Task item: Work out how many lines of the material below mention the word "経験活かせる"; reply with the number only.

Supplied material:
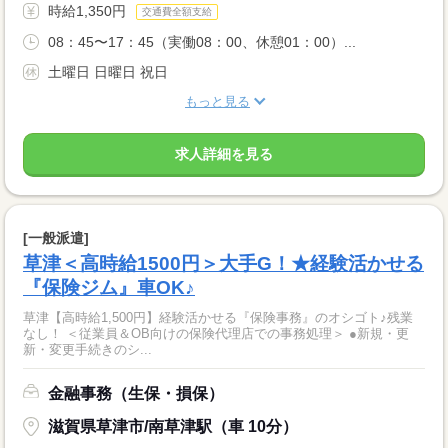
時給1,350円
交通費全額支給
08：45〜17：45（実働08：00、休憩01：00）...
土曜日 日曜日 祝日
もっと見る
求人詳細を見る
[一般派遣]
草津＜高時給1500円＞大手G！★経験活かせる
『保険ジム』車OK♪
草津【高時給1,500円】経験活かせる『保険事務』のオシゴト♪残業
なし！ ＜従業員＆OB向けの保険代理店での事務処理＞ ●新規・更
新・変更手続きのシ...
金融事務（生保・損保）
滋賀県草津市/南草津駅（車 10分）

==

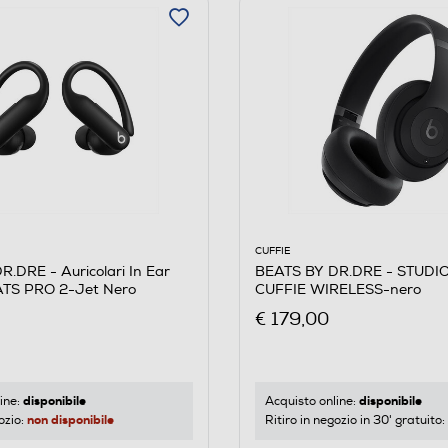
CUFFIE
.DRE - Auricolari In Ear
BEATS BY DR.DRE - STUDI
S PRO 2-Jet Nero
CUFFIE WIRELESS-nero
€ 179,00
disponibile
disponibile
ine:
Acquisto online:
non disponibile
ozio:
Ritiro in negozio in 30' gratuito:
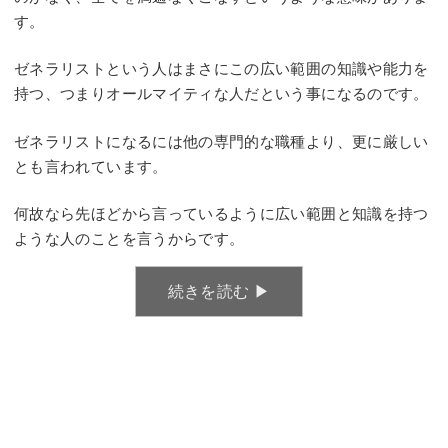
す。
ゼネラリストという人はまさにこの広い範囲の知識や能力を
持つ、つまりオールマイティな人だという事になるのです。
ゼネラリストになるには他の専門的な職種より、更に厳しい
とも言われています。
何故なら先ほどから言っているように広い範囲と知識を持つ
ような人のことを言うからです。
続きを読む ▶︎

Output: 2